I’ll be honest, I haven’t read any of these, but they all look really, really fascinating!
A history of the 223 American servicewomen sent to France as switchboard operators. While most were stationed in a war zone—often near the front lines where they continued operating through shelling and bombardment—all endured some level of mocking, harassment and physical assault from their male counterparts. After their discharge in 1920, they received no military benefits (surprise, surprise), and fought for over 60 years to receive validation for their service.
A brief overview of the history of American women servicemembers in Word War I, drawing heavily from diaries, memoirs, interviews and memoirs. It focuses on the women who served in the Navy, Marine Corps, Signal Corps, Red Cross, Salvation Army, YMCA and the Nurse Corps. It has some decent reviews, and since it’s an overview I hope it crams a lot of information in—and has a fantastic bibliography for future reading!
The title says “Tommies,” which makes me think of British women, but the book also features Canadians (okay the ~Commonwealth~ but whatever), Americans, French and Russians, and focuses on women who fought or served on or near the front lines of the war. One of the things that most intrigues me about this book is the focus on the Serbian military, which is something that I have hardly learned anything about.

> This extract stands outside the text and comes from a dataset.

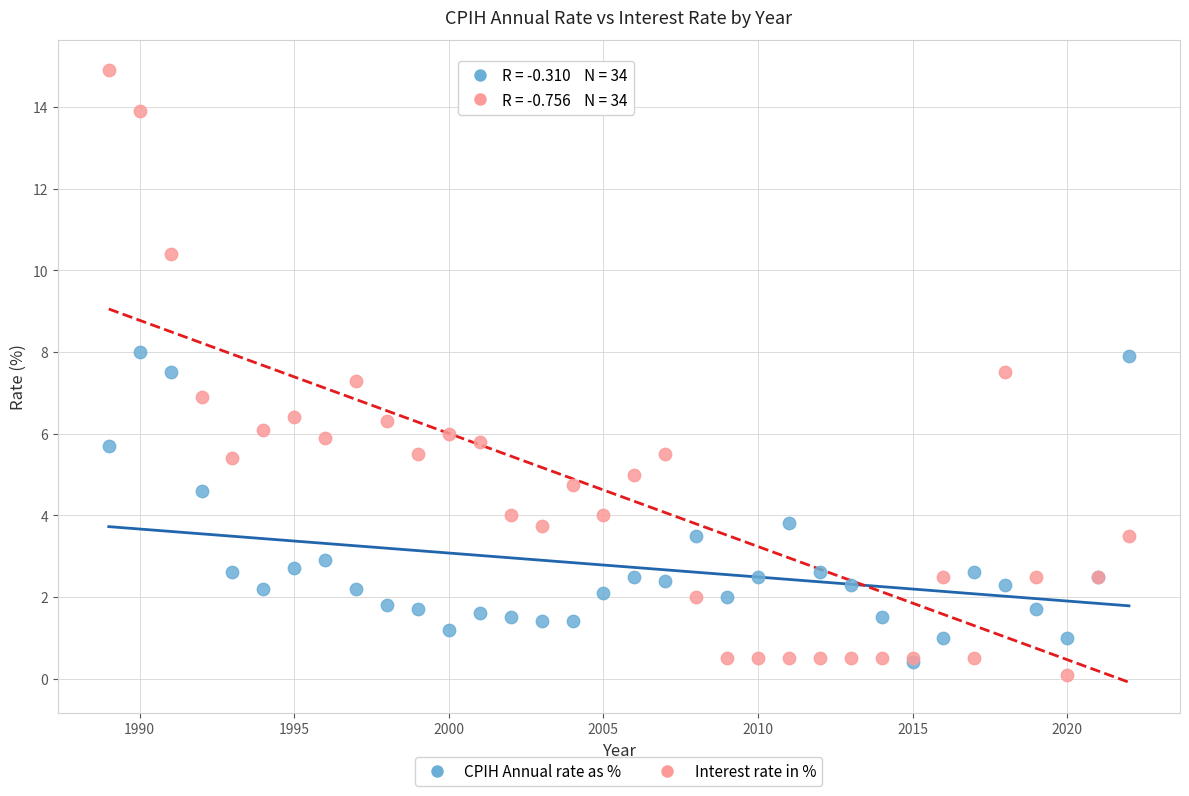

Which series has the widest spread of Y values?

Interest rate in %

Two Colored Women With the American Expeditionary Forces by Addie W Hunton & Kathryn M Johnson
This is Hunton’s memoir (co-written with coworker Johnson) of her service overseas in France during World War I. A buried piece of history is the 150,000 Black soldiers sent overseas (in segregated units, #becauseracistAmerica), “fighting for democracy” with the country that barely deemed them as human. Alongside these men were thousands of volunteers from various organizations, including the YMCA.

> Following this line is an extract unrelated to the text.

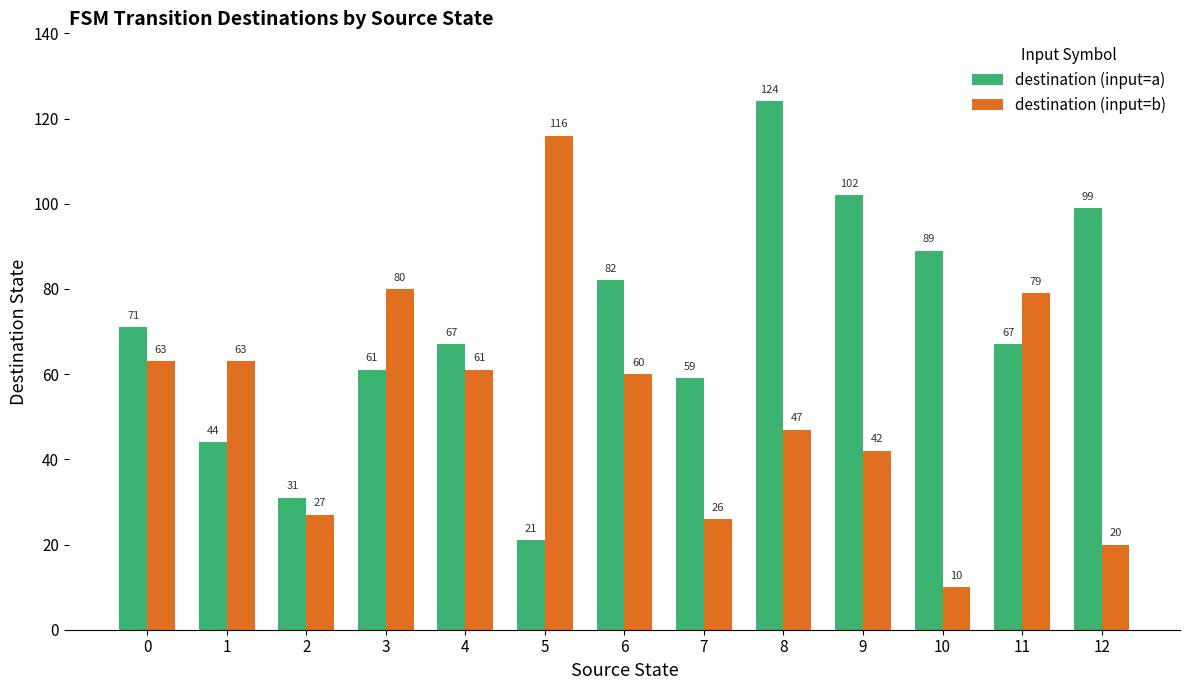

At which category is the sum across all series the highest?

8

An overview of the women who went overseas during World War I—focusing on the various jobs and services these women performed either in service to the military or in quasi-military duties, often without receiving benefits or pensions, although they did get loads of harassment and discrimination. There were a number of women physicians who served as well, who often failed to receive the same opportunities or accolades as their male peers. The Schneiders do mention the service of Black women, and the abysmal ways they were treated by the Americans, a stark contrast to the solace and acceptance they often found with the French.
After the war, the woman who served in the military during WWI were disbanded and told to go home, often without receiving military benefits or recognition of any kind (unless they were “firsts,” in which case I’m assuming their reward was recognition years after the fact?).
I’d love to know of stories (preferably books) of trans women and women of color who served in the United States’ armed services, particularly women of Asian or American Indian descent, during this time period. The focus of history has been on white people, and within women in the military, white cis women.
If you know of more books and resources, please let me know!
Of course there are more resources, but these are the ones I skimmed over while searching for books and information. There’s also a Goodreads list called Women in WWI which…tried.